Excerpt provided -
============================================================

The Christmas Dream

Rêve de Noël, 1900, 4m15s
Star Film Catalogue Nos. 298-305

On Christmas Eve, a child is tucked up in bed. In Father Christmas’s grotto, his servants are hard at work, but take advantage of his absence to admire an elaborate procession and perform a dance featuring a ballerina solo. Father Christmas returns, grabs one of his charges by the ear and cuffs him. On the town’s snow-covered rooftops, angels deposit presents down the chimney. Bellringers announce that it’s Christmas, and a group of people enters the church, shaking off the snow. Doves flutter around the gigantic bell. People parade through the town centre, many holding lanterns. A man interrupts a Christmas feast to ask for alms, and after a brief altercation is welcomed to join the revellers. In the child’s bedroom, various presents are unwrapped as other family members come with Christmas wishes. A long line of children dances in a snowy landscape.

The Christmas Dream returns to the fantastical territory of Cinderella (Cendrillon, 1899), though goes even further in its subordination of narrative to movement and dance. Essentially, Méliès seems to be creating an impressionistic portrait of Christmas from multiple viewpoints: the mythical (Father Christmas in his workshop), the religious (the church bells, the choir), the social (the scene at the feast) and the consumerist (the present-giving), though it’s been carefully structured so that each tableau blends more or less seamlessly into the next, courtesy of carefully calibrated dissolves.

============================================================

Set task 1 - Reproduce the passage of the film description between "The Christmas Dream returns" and "carefully calibrated dissolves.", inclusive.
Set task 2 - In the film description, to whose fantastical territory does The Christmas Dream return?
The rows that follow this film description are not needed.

Extracted material -
============================================================

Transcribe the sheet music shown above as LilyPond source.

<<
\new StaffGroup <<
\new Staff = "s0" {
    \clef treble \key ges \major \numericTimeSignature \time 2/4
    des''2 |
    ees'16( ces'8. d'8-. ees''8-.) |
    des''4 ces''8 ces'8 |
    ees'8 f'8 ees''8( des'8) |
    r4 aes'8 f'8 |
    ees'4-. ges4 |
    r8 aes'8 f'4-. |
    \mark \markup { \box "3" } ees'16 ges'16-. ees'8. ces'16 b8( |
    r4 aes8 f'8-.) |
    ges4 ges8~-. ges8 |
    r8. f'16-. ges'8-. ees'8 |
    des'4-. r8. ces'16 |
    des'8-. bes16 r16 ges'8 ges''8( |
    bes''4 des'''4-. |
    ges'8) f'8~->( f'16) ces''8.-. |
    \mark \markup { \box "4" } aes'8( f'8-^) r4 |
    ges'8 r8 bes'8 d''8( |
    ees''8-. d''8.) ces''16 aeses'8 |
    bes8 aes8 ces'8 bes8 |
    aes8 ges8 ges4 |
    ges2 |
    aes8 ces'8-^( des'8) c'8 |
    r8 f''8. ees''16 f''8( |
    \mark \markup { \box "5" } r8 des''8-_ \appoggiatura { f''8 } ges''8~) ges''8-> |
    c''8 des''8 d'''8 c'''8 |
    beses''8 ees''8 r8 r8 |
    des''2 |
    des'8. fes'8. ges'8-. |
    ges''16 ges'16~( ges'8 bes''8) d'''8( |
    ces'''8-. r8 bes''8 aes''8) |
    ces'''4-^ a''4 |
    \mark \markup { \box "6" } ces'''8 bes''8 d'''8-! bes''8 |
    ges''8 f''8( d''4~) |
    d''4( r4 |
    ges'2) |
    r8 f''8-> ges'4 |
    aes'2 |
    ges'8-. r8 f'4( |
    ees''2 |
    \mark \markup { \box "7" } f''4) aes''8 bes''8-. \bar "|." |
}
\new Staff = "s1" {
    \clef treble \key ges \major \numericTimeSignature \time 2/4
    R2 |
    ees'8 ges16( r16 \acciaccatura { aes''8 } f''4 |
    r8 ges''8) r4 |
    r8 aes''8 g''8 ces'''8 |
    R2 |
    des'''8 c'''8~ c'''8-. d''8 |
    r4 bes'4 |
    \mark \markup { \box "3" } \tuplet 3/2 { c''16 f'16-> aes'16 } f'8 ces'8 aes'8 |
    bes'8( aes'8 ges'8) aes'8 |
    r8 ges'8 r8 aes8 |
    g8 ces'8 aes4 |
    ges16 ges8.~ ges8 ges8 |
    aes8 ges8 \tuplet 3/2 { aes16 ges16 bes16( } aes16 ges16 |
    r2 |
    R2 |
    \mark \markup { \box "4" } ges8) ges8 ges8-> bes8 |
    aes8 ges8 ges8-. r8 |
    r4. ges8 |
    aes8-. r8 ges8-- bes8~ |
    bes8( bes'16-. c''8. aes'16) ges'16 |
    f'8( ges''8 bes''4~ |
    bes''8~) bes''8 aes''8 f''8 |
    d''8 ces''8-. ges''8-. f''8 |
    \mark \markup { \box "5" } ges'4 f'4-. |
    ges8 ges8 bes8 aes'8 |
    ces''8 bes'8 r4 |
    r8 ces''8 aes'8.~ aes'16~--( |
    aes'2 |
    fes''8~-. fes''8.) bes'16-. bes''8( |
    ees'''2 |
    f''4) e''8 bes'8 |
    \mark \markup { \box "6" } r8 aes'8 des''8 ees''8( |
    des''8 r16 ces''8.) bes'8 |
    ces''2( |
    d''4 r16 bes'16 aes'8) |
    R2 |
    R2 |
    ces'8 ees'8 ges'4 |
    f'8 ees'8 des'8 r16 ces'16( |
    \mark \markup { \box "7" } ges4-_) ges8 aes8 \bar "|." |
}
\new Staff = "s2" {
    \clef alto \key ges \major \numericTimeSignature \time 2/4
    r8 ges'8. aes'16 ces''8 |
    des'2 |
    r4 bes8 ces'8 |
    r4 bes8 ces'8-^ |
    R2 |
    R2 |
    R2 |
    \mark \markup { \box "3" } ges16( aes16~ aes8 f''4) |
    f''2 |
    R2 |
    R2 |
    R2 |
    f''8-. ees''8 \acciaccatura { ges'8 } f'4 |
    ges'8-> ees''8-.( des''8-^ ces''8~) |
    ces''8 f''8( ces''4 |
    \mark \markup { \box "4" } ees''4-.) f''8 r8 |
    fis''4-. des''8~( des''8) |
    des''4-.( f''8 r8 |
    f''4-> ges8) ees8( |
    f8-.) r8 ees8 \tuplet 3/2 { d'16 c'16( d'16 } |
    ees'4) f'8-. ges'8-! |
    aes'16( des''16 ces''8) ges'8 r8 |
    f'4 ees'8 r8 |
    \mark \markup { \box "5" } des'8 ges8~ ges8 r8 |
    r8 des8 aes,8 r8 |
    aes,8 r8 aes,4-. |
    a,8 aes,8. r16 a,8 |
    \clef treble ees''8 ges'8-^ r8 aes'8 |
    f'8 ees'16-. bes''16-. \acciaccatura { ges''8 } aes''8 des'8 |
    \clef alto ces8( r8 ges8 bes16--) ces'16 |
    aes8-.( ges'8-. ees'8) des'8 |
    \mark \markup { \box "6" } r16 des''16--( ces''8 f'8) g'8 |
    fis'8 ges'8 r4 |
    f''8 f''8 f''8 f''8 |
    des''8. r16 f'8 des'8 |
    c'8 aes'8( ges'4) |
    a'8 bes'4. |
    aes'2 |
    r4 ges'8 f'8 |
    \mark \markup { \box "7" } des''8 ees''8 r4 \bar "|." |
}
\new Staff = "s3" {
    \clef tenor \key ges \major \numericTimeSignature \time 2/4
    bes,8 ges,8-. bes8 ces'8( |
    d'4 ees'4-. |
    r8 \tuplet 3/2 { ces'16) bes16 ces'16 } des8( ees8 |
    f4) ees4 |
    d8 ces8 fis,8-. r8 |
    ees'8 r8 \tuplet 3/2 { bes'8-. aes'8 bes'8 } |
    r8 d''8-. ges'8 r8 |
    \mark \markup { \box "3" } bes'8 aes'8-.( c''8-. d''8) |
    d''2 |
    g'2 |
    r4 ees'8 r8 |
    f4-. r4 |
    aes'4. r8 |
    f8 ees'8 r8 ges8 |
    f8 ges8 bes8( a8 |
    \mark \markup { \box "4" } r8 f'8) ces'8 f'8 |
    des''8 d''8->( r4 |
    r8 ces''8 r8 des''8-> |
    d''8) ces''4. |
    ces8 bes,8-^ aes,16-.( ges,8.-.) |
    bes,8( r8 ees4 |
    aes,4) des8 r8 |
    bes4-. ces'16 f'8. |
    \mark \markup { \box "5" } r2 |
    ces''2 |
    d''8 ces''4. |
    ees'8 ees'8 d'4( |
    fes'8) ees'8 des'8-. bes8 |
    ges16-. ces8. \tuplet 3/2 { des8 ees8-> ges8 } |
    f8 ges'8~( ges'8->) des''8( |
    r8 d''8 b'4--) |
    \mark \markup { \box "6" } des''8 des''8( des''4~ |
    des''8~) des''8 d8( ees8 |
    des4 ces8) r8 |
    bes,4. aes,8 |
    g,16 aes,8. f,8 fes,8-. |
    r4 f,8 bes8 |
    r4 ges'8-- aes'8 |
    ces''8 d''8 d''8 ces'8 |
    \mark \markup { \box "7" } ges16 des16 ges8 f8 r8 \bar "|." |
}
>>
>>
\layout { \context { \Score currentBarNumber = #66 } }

============================================================

Right answer 1 -
The Christmas Dream returns to the fantastical territory of Cinderella (Cendrillon, 1899), though goes even further in its subordination of narrative to movement and dance. Essentially, Méliès seems to be creating an impressionistic portrait of Christmas from multiple viewpoints: the mythical (Father Christmas in his workshop), the religious (the church bells, the choir), the social (the scene at the feast) and the consumerist (the present-giving), though it’s been carefully structured so that each tableau blends more or less seamlessly into the next, courtesy of carefully calibrated dissolves.

Right answer 2 - Cinderella (Cendrillon, 1899).